Leggenda vuole che il merito della scoperta casuale del Pecorino Romano sia da addebitarsi a un pastore che decise di trasportare il latte delle sue pecore e capre, non avendo a disposizione recipienti sufficienti, utilizzò lo stomaco dei capretti e degli agnelli macellati: la sorpresa fu che al termine del viaggio il latte risultava coagulato, con separazione del siero, dando origine alla produzione di questo formaggio strettamente locale.

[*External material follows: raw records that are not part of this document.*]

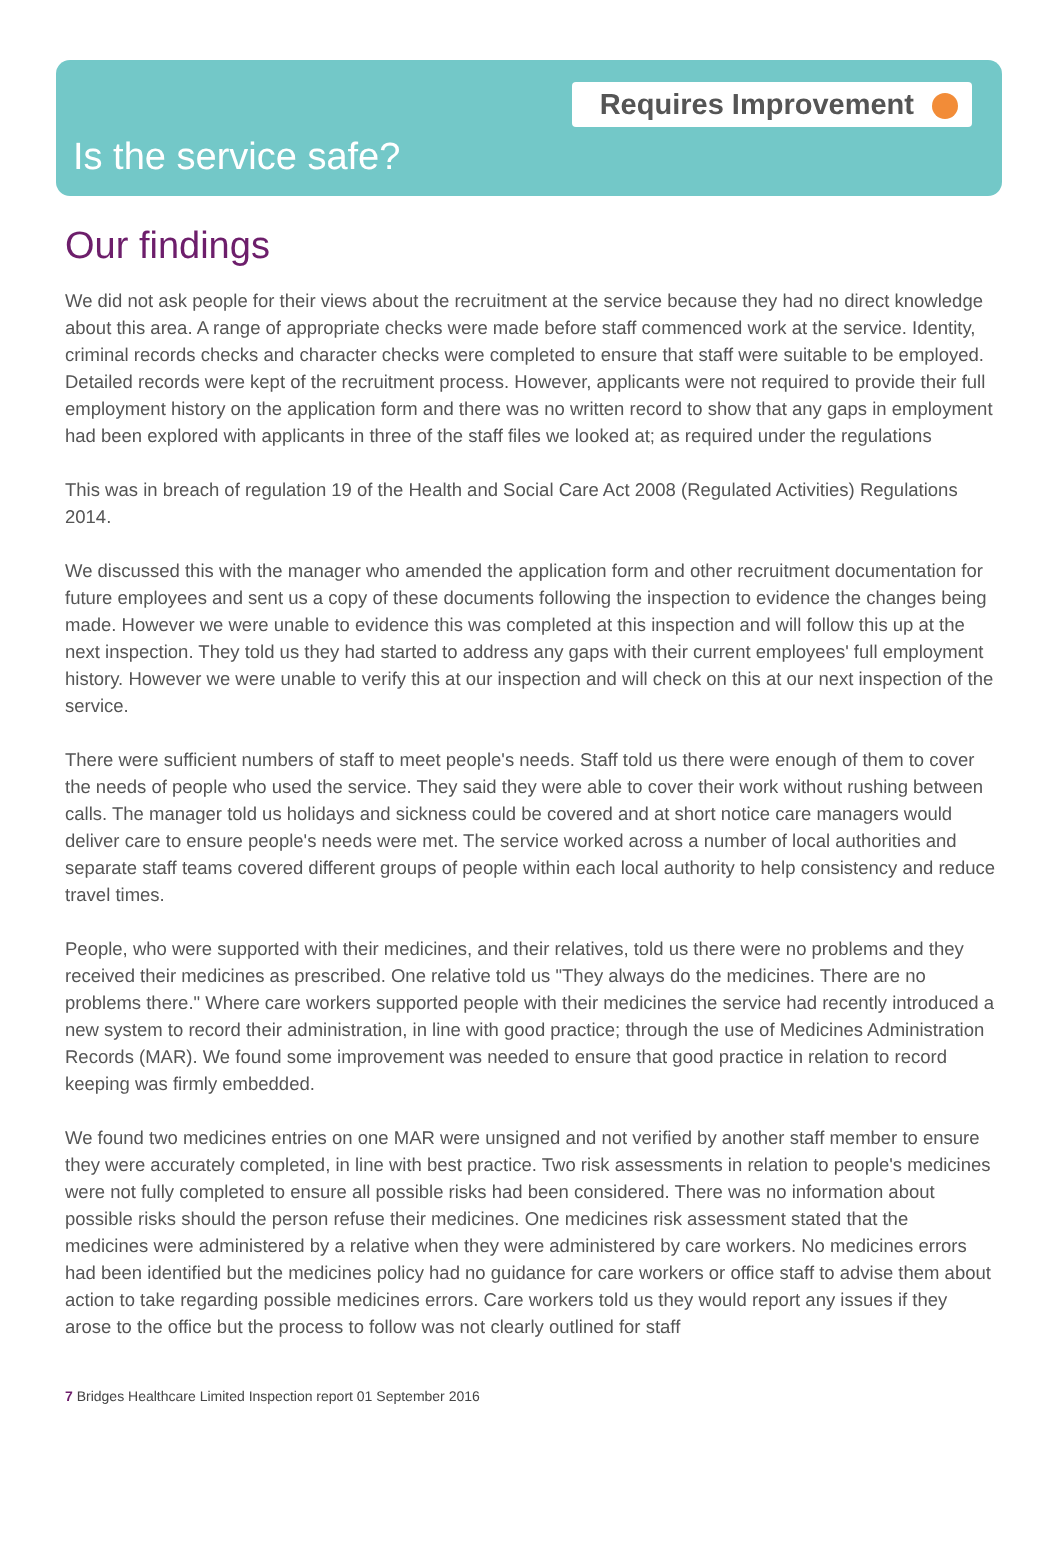Requires Improvement
Is the service safe?
Our findings
We did not ask people for their views about the recruitment at the service because they had no direct knowledge about this area. A range of appropriate checks were made before staff commenced work at the service. Identity, criminal records checks and character checks were completed to ensure that staff were suitable to be employed. Detailed records were kept of the recruitment process. However, applicants were not required to provide their full employment history on the application form and there was no written record to show that any gaps in employment had been explored with applicants in three of the staff files we looked at; as required under the regulations
This was in breach of regulation 19 of the Health and Social Care Act 2008 (Regulated Activities) Regulations 2014.
We discussed this with the manager who amended the application form and other recruitment documentation for future employees and sent us a copy of these documents following the inspection to evidence the changes being made. However we were unable to evidence this was completed at this inspection and will follow this up at the next inspection. They told us they had started to address any gaps with their current employees' full employment history. However we were unable to verify this at our inspection and will check on this at our next inspection of the service.
There were sufficient numbers of staff to meet people's needs. Staff told us there were enough of them to cover the needs of people who used the service. They said they were able to cover their work without rushing between calls. The manager told us holidays and sickness could be covered and at short notice care managers would deliver care to ensure people's needs were met. The service worked across a number of local authorities and separate staff teams covered different groups of people within each local authority to help consistency and reduce travel times.
People, who were supported with their medicines, and their relatives, told us there were no problems and they received their medicines as prescribed. One relative told us "They always do the medicines. There are no problems there." Where care workers supported people with their medicines the service had recently introduced a new system to record their administration, in line with good practice; through the use of Medicines Administration Records (MAR). We found some improvement was needed to ensure that good practice in relation to record keeping was firmly embedded.
We found two medicines entries on one MAR were unsigned and not verified by another staff member to ensure they were accurately completed, in line with best practice. Two risk assessments in relation to people's medicines were not fully completed to ensure all possible risks had been considered. There was no information about possible risks should the person refuse their medicines. One medicines risk assessment stated that the medicines were administered by a relative when they were administered by care workers. No medicines errors had been identified but the medicines policy had no guidance for care workers or office staff to advise them about action to take regarding possible medicines errors. Care workers told us they would report any issues if they arose to the office but the process to follow was not clearly outlined for staff
7 Bridges Healthcare Limited Inspection report 01 September 2016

Documenti scritti non mancano per dimostrare che il Pecorino Romano era prodotto già ai tempi preromani, quando la città eterna fu fondata (21 aprile 753 .C.) da Romolo e Remo, discendenti di Ascanio figlio di Enea, troiano in fuga giunto nelle terre dei Latini, dei Rutuli e degli Etruschi, ricche di greggi di pecore e capre. I popoli laziali e toscani di quel periodo lo producevano principalmente come cibo per i soldati (uso passato poi anche ai Romani una volta affermatisi come dominatori) in aggiunta a pane grossolano e zuppe di farro e altri cereali ancestrali; fu proprio questo uso che diffuse il pecorino e la tecnica di produzione in diverse parti dell’impero Romano, in primis però in Toscana e Sardegna, dove però la conoscenza dei formaggi di pecora era già affermata anche se meno accurata.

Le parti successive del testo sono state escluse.